Considering Every Mile Along the Way
I don’t find your life uninteresting…I would like to hear it as it sounded while it was passing.
~ Wallace Stegner
Reckoned by the Light of Stars, is my debut novel. The story is set in Santa Barbara County, California, in the year 1922.
I’ve always collected stories casually dropped by old timers, informative historical articles and artifacts that include even the smallest of totems; and the volumes written by credentialed historians, my research has been incredibly focused: Life in Santa Barbara County, California, in and around the 1920s.
As I explored online resources I was surprised to discover troves of homely, everyday artifacts that added a depth of perspective I couldn’t have attained otherwise. This breadth of material helped me to imbue the characters and setting with the intimacy that accompanies our most common of items. In the everyday I found the locus of context, a portal to identity.
Whether a schoolbook, a map, a note on the back of a photo, things we use that are so close as to be almost invisible, so ubiquitous as to be hardly noticed, place and character are revealed as unique in all the universe.
A View Into the Past
From the distance of 100 years, hindsight shines the bright light of truth on the past, one the current moment can never achieve. It’s easier to see truth, and lies posing as truth. With clarity of distance, genius and hubris – and their consequences – are undeniable. When viewed with humility and honesty, the past can also point the way to a better future.
Censorship, to include the banning of books, is a topic of interest in both time periods. But today we have unprecedented transparency and online access to information they did not. How will we use it?
When, 100 years from now, the future looks back at us, what will they see?
Each blog post will feature historical information I’ve found online while researching my novel, and a link to the material. While the novel is centered in Santa Barbara County, California, in 1922, national and global influences feature prominently, as well.
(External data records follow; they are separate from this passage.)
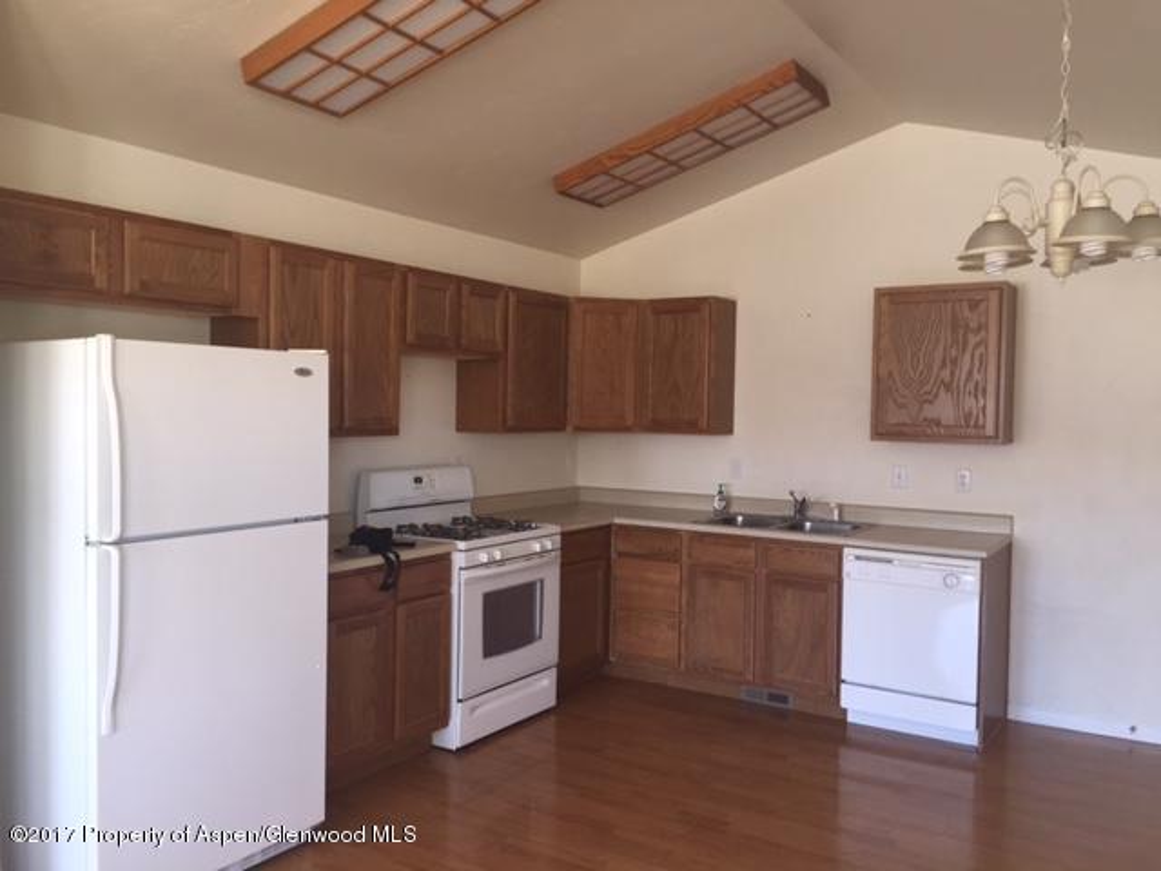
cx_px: 580
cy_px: 436
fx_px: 973
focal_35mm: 29
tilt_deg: -2.9
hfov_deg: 61.7
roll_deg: -1.1
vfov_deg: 48.2
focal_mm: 4.15
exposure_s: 1/30
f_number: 2.2
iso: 40
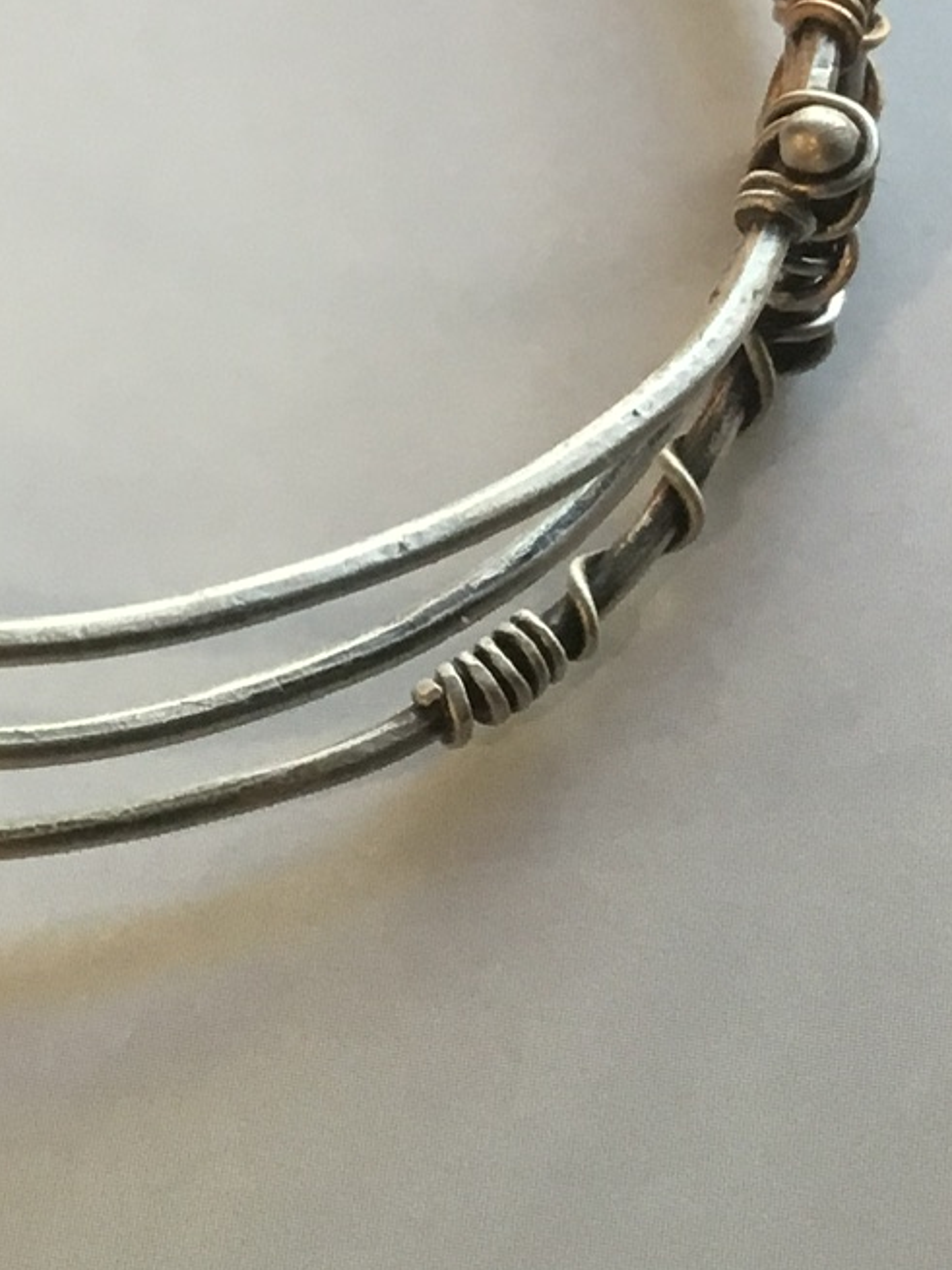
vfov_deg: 20.1
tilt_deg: -55.8
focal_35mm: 97
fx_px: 3558
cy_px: 324
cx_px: -380
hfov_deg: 14.4
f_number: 2.4
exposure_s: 1/30
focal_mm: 3.3
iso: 50
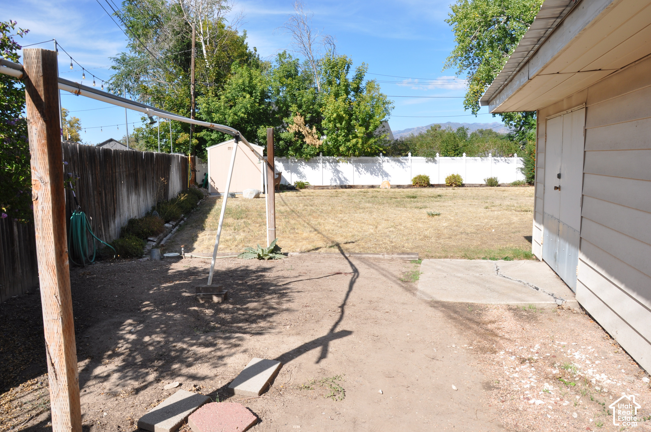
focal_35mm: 27
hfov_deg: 67.4
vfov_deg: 47.8
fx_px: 488
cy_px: 216
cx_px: 326
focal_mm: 18
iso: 200
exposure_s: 1/160
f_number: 13
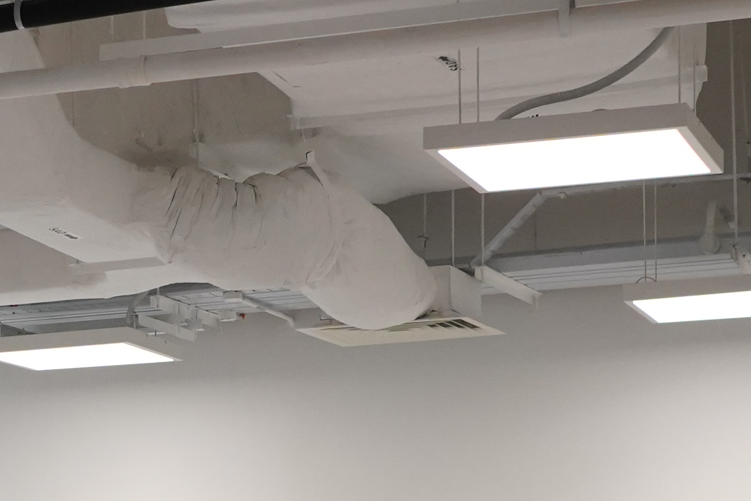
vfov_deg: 10.7
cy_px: 700
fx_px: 2608
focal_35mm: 125
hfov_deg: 15.8
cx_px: -144
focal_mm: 28
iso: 2000
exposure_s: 1/320
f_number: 3.2
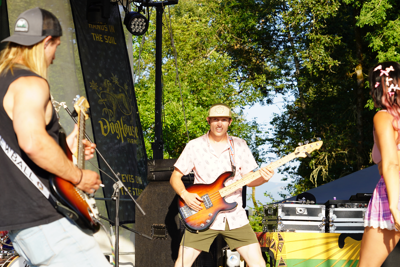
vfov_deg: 14.7
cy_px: 121
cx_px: 221
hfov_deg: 21.9
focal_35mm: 93
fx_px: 1033
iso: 100
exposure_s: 1/160
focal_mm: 79
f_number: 6.3
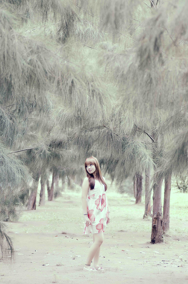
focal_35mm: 135
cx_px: 94
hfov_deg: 10.1
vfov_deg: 15.2
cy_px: 142
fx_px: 1062
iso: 100
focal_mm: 90
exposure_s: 1/160
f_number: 2.8
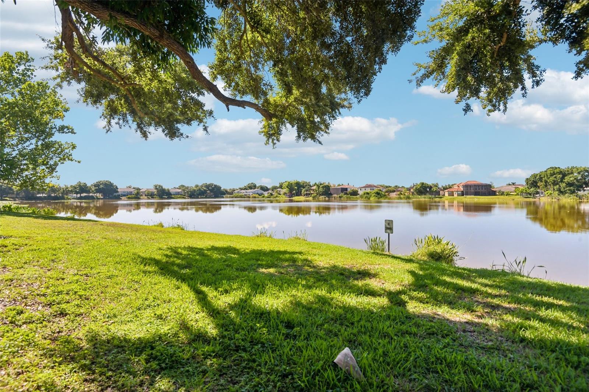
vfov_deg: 73.7
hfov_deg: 96.7
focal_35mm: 16
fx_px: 262
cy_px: 196
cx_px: 294
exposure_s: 1/1250
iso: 400
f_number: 8
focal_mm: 16
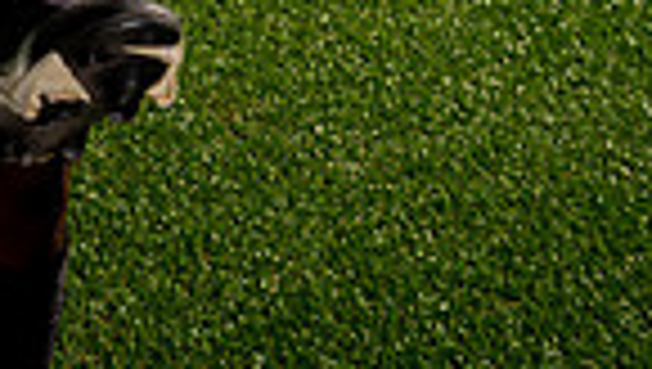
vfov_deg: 7.2
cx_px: 4
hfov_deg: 13.6
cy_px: -598
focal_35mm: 156
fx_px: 2700
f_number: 7.1
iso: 100
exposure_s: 1/250
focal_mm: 48
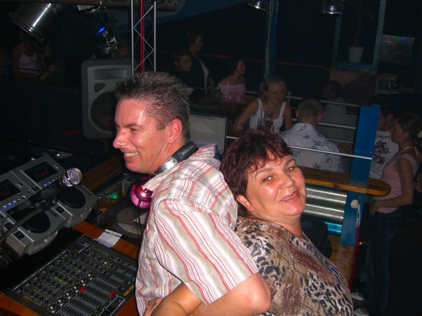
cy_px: 158
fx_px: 463
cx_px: 211
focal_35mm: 38
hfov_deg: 49.0
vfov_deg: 37.7
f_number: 2.8
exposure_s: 1/60
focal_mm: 7.9
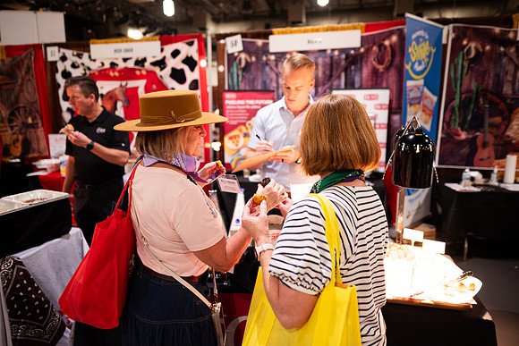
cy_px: 173
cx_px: 260
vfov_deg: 53.2
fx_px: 346
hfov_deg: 73.7
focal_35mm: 24
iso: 1250
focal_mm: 24
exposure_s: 1/200
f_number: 1.8
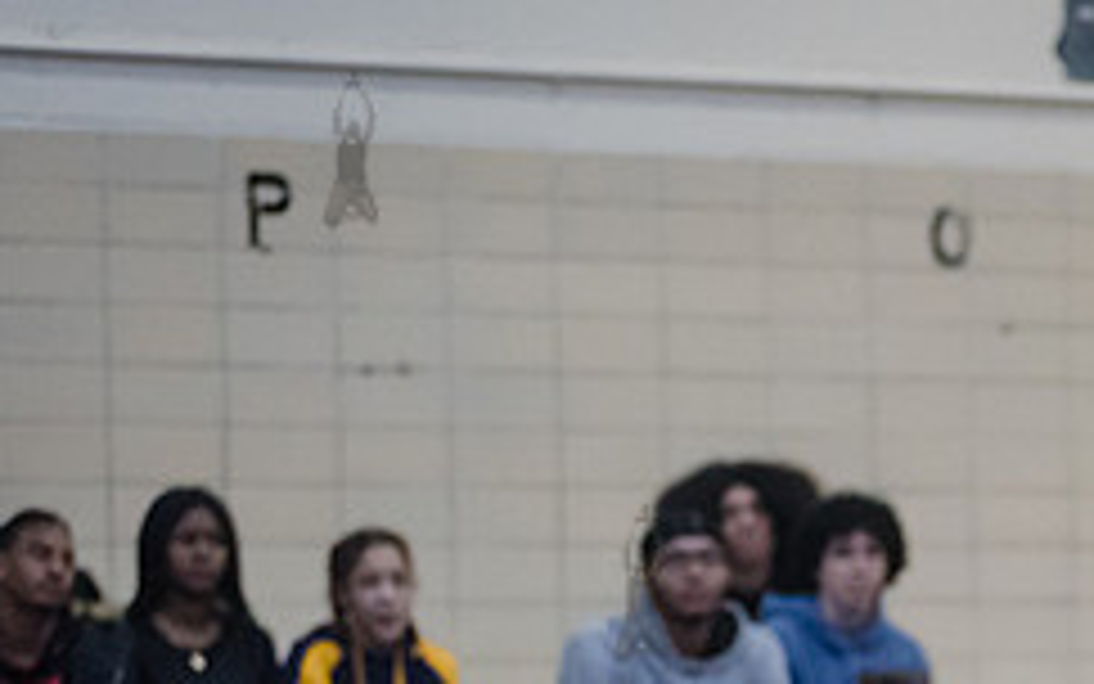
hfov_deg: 8.6
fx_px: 7247
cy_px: 799
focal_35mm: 243
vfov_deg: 5.4
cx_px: 1220
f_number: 3.2
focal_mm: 100
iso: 8000
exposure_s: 1/400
The Resources/Links page on my website includes a list of some of the items I used while writing the novel, as well as a few general repositories that I hope you will explore, too. Let me know what you find!
Highway of Dreams
Pictorial Mileage Road Book – Every Mile a Picture
The book, Pictorial Mileage Road Book – Every Mile a Picture, was published by the Motogram Company, of Richmond, California, in 1915. The book details a number popular routes in California’s new highway system. In 1915, roads were still primitive, rough and mostly unpaved–challenging for even the newest cars.
In a modern twist à la Google Street View, The Motogram Company publication included a photograph taken at every mile on every route they traveled throughout California (Santa Barbara, page 231.)
A few years earlier, sometime around 1910, a cadre of real estate developers, investors, bankers, and other hangers-on, launched a vigorous advertising campaign heralding Southern California as a carefree Land of Sunshine. They bought huge tracts of property and established new communities all across the southland. They formed coalitions, associations, men’s and women’s clubs. Hiding political lobbying beneath an altruistic cover crop, they planted seeds of encouragement to entice Americans to move further west, all the way to Southern California.
There were not many takers in those days, as few people could afford such a dream. Getting to Southern California was another issue. Cars were expensive to purchase and maintain and roads were unreliable. Horses still powered most modes of transportation.
By 1920, the crop was coming in. Transplants from the Midwest and East Coast were most plentiful, these non-hyphenate Americans who were the very target of the decade-long campaign, after all. In 1910, the population of Santa Barbara County, California, all 3789 square miles of it, was about 28,000; by 1920, the population of the county 41,000 residents, and growing.